JOB ITEM: Copy all lines below containing "FRITZING".

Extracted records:
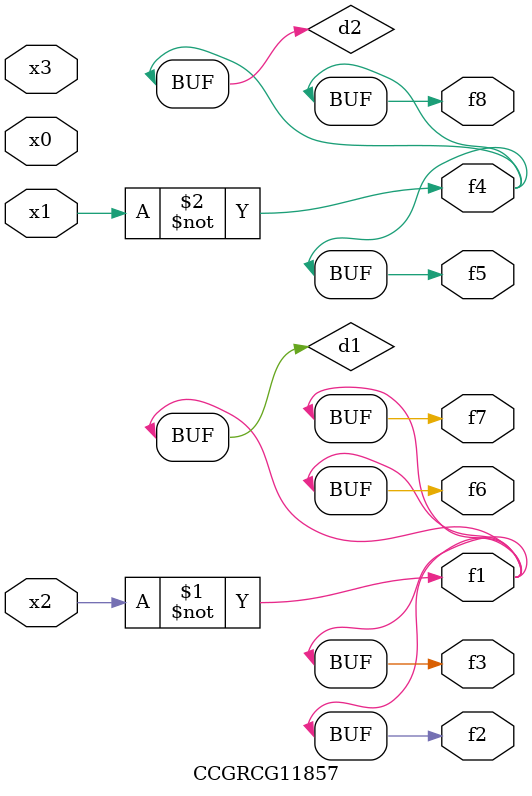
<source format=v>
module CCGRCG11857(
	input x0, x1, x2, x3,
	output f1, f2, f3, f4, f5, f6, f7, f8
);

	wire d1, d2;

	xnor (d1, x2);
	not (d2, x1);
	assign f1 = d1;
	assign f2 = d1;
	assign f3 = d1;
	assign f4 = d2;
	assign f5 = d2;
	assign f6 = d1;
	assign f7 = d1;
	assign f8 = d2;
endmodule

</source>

...

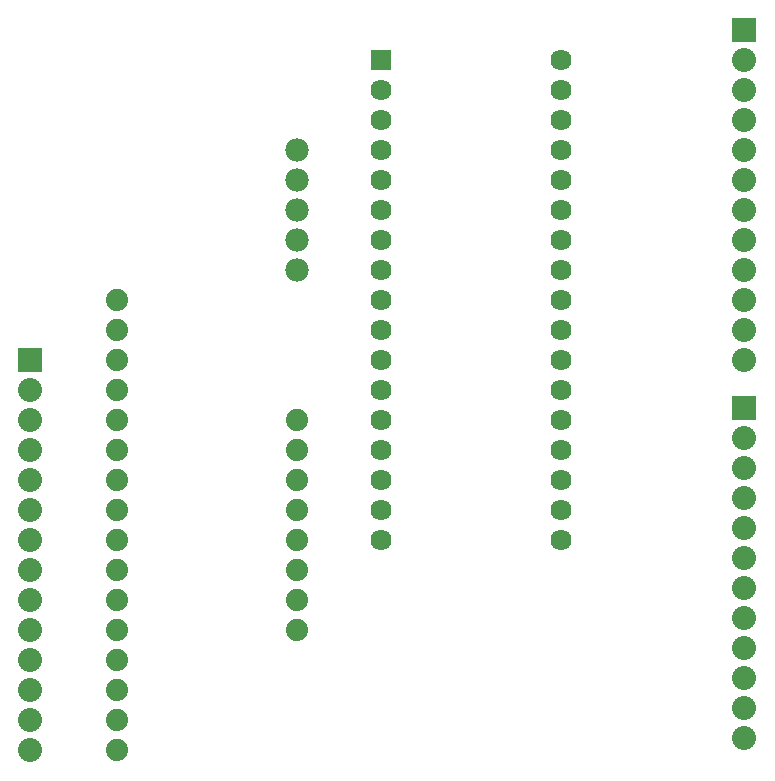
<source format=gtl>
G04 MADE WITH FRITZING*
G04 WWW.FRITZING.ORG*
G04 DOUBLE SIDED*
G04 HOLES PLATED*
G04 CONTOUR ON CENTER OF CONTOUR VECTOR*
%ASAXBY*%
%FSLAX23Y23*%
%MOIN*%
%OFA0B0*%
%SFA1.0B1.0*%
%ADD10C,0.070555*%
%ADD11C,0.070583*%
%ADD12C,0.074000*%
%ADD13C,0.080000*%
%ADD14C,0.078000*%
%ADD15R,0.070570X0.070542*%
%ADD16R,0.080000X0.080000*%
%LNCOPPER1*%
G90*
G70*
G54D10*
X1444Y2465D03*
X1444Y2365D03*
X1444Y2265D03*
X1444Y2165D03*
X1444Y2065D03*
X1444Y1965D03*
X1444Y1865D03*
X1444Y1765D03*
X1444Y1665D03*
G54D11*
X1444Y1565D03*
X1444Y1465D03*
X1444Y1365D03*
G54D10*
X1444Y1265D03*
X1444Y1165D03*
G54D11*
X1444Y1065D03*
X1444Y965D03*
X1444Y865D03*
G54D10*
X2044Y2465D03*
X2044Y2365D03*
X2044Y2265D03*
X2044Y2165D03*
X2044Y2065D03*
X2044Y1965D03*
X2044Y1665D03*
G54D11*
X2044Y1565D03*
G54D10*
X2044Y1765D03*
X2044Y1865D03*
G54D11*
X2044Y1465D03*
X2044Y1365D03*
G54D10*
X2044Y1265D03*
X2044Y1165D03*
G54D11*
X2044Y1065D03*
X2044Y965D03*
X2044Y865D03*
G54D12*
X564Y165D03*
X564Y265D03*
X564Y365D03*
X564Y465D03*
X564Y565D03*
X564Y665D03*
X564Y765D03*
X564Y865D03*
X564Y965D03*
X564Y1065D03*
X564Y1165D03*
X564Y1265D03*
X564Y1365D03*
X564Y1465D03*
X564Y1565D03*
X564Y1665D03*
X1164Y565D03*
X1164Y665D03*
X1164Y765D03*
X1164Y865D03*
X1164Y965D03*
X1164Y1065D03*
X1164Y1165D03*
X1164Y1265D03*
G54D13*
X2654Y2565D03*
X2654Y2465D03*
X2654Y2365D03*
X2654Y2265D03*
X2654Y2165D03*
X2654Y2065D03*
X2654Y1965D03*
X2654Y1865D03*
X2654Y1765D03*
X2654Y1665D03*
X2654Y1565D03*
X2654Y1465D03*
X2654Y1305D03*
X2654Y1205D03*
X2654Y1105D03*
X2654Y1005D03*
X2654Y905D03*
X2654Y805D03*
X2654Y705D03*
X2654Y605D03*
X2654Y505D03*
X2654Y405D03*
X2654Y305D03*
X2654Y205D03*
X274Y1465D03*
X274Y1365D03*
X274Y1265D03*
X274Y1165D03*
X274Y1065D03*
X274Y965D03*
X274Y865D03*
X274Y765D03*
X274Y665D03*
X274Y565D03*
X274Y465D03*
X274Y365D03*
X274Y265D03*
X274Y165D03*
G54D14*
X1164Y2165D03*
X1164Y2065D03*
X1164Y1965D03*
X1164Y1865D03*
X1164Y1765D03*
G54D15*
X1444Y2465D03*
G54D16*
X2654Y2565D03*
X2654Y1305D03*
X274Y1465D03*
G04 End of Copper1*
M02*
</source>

ANSWER FOR THIS EXERCISE:
G04 MADE WITH FRITZING*
G04 WWW.FRITZING.ORG*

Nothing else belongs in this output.